反事实公平性#

本文使用 DoWhy 介绍并复现了 Kusner 等人 (2018) 提出的反事实公平性。

反事实公平性是一种个体层面的因果公平性度量，它捕捉了这样一个概念：如果估计器的决策在 (a) 现实世界中和 (b) 个体与不同人口群体相关的反事实世界中保持一致，那么该决策就被认为是公平的。

何时应用反事实公平性？#

用于评估预测是否具有个体因果公平性，即预测对于给定个体 i 是否公平。

估计反事实公平性需要什么？#

包含受保护属性或代理变量的数据集。
结构因果模型 (SCM)：可以使用 SCM 发现算法发现，或通过专家驱动的因果 DAG 创建。

符号#

A：个体的受保护属性集合，代表不得受到歧视的变量。
a：受保护属性在现实世界中取的实际值。
a’：受保护属性的反事实（/翻转）值。
X：任何特定个体的其他可观测属性。
U：未被观测到的相关潜在属性集合。
Y：要预测的结果，可能受到历史偏差的污染。
$\hat{Y}$：预测器，一个随机变量，依赖于 A、X 和 U，由机器学习算法生成，作为 Y 的预测。
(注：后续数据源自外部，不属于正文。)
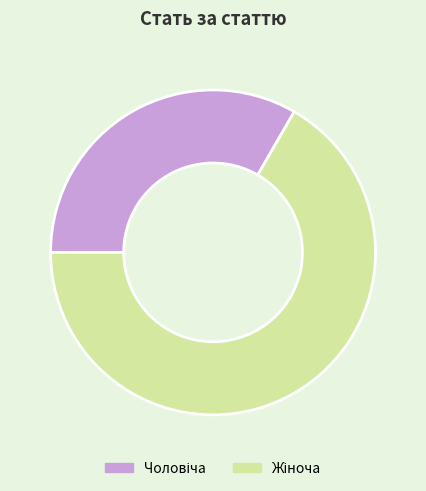

Is there any slice that represents more than half of the pie?

Yes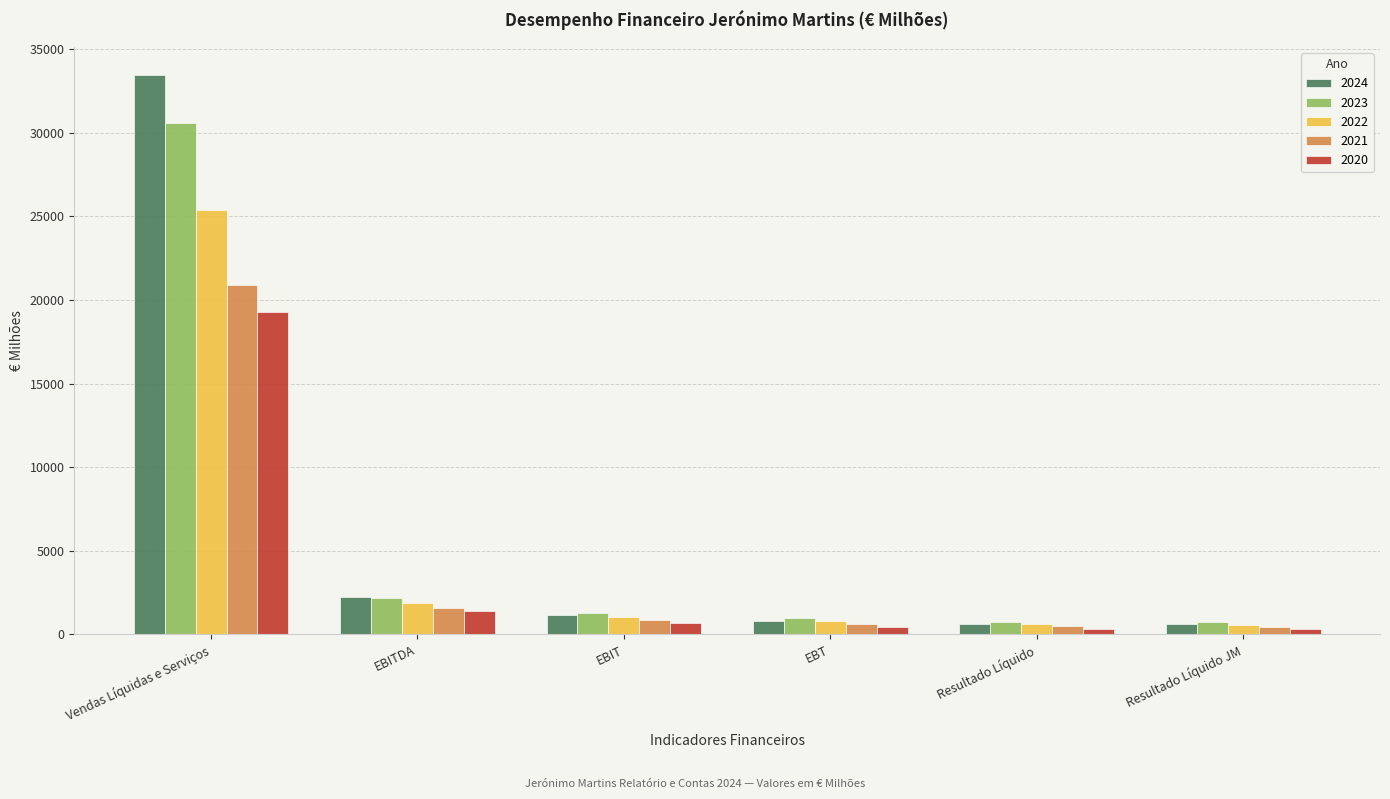

What is the total value across all series at Vendas Líquidas e Serviços?

129639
根据 Pearl 的定义，结构因果模型 M 被定义为一个四元组 (U, V, F, P(u))，可以使用有向无环图 (DAG) 表示，其中

U：由模型外部因素决定的外生（未观测到）变量集合。
V：内生（观测到）变量集合 {V1 … Vn}，完全由模型中的变量（U 和 V）决定。注意：V 包括特征 X 和输出 Y。
F：结构方程集合 {f1 … fn}，其中每个 fi 是 Vi 根据 U 和 V 当前（相关）值被赋予值 fi(v,u) 的过程。
P(u)：U 的（先验）分布。
do(Zi = z)：(Do) 干预 (Pearl 2000, Ch. 3)，表示对 M 的操作，其中选定的干预变量 Z（V 的子集）的值被设置为常数 z，而不管这些值通常是如何由 DAG 生成的。这捕捉了系统外部的代理通过强制为 Zi 赋予值 z 来修改系统的想法（例如，在随机实验中）。在公平性文献中，Z 通常包含受保护属性，如种族、性别等。
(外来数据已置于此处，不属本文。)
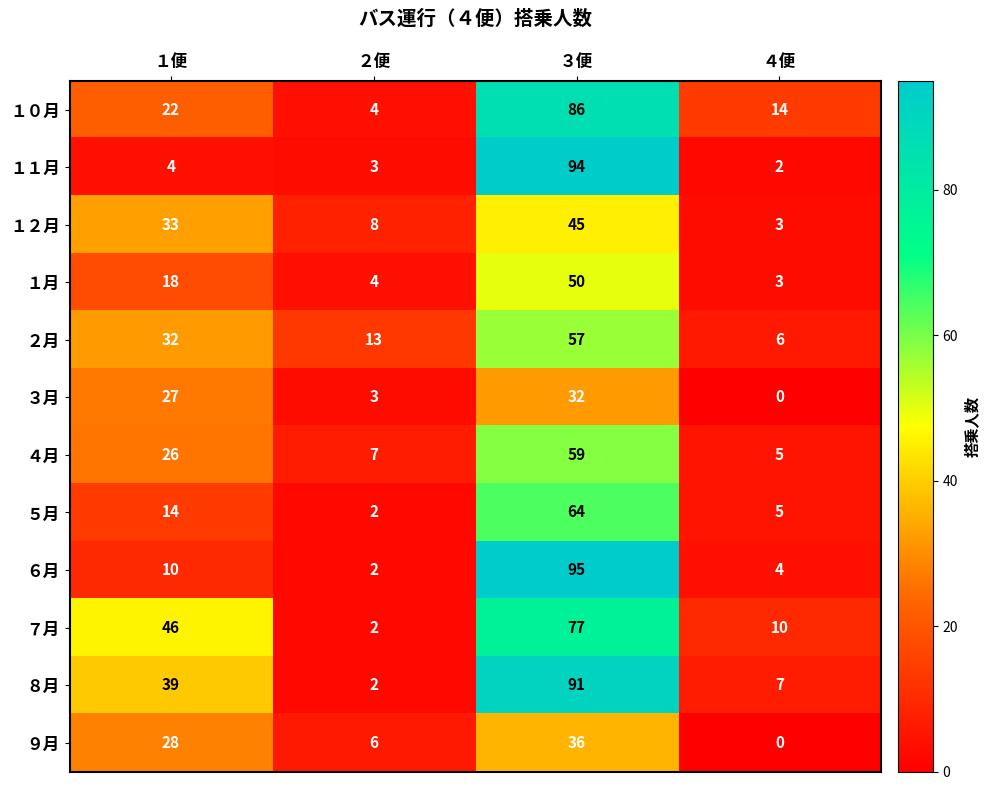

At which label is １月 closest to 26?

１便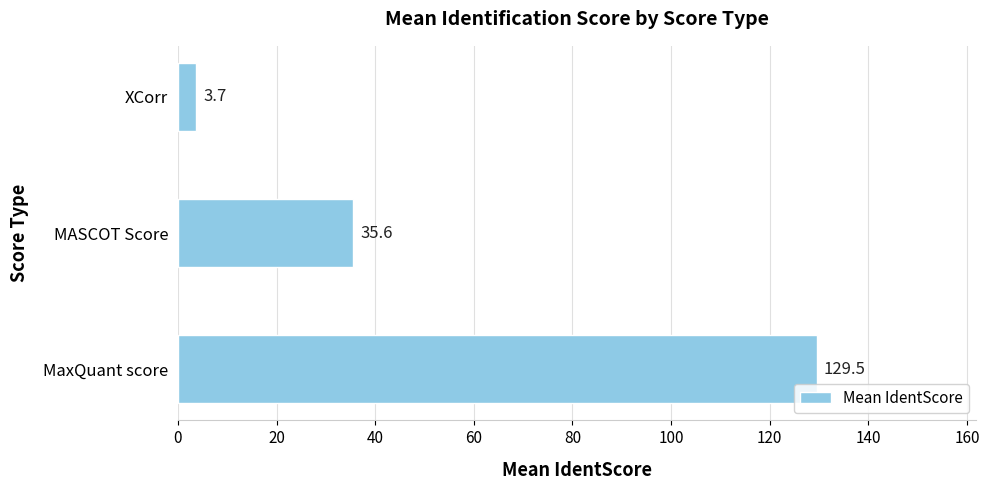

What is the sum of the values at MaxQuant score and MASCOT Score?

165.1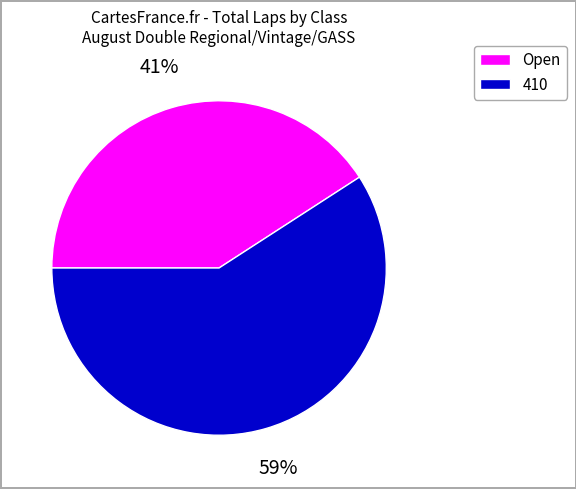

How many segments does this pie chart have?

2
M 是因果的，因为给定 P(U)，在对子集 Z 进行 do 干预后，我们可以推导出 V 中其余未受干预变量的分布。

[1]:

import warnings
from collections import namedtuple
from typing import Any, Callable, Dict, List, Tuple, Union
import matplotlib.pyplot as plt
import numpy as np
import pandas as pd
from scipy import stats
import sklearn
from sklearn.neighbors import KernelDensity
from sklearn.mixture import GaussianMixture
from sklearn.linear_model import LogisticRegression, LinearRegression
from sklearn.preprocessing import LabelEncoder
from sklearn.base import BaseEstimator

import warnings
import dowhy
import matplotlib.pyplot as plt
import dowhy.gcm as gcm
import networkx as nx

from sklearn import datasets, metrics
from typing import List, Any, Union

import matplotlib.pyplot as plt
import pandas as pd
from sklearn.base import BaseEstimator


def analyse_counterfactual_fairness(
    df: pd.DataFrame,
    estimator: Union[BaseEstimator],
    protected_attrs: List[str],
    dag: List[Tuple],
    X: List[str],
    target: str,
    disadvantage_group: dict,
    intersectional: bool = False,
    return_cache: bool = False,
) -> Union[float, Tuple[float, pd.DataFrame, pd.DataFrame]]:
    """
    Calculates Counterfactual Fairness following Kusner et al. (2018)
    Reference - https://arxiv.org/pdf/1703.06856.pdf

    Args:
        df (pd.DataFrame): Pandas DataFrame containing non-factorized/dummified versions of categorical
            variables, the predicted ylabel, and other variables consumed by the predictive model.
        estimator (Union[BaseEstimator]): Predictive model to be used for generating the output.
        protected_attrs (List[str]): List of protected attributes in the dataset.
        dag (List[Tuple]): List of tuples representing the Directed Acyclic Graph (DAG) structure.
        X (List[str]): List of features to be used by the estimator.
        target (str): Name of the target variable in df.
        disadvantage_group (dict): Dictionary specifying the disadvantaged group for each protected attribute.
        intersectional (bool, optional): If True, considers intersectional fairness. Defaults to False.
        return_cache (bool, optional): If True, returns the counterfactual values with observed and
            counterfactual protected attribute interventions for each row in df. Defaults to False.

    Returns:
        counterfactual_fairness (Union[float, Tuple[float, pd.DataFrame, pd.DataFrame]]):
            - If return_cache is False, returns the calculated counterfactual fairness as a float.
            - If return_cache is True, returns a tuple containing counterfactual fairness as a float,
              DataFrame df_obs with observed counterfactual values, and DataFrame df_cf with perturbered counterfactual values.
    """

    invt_local_causal_model = gcm.InvertibleStructuralCausalModel(nx.DiGraph(dag))
    gcm.auto.assign_causal_mechanisms(invt_local_causal_model, df)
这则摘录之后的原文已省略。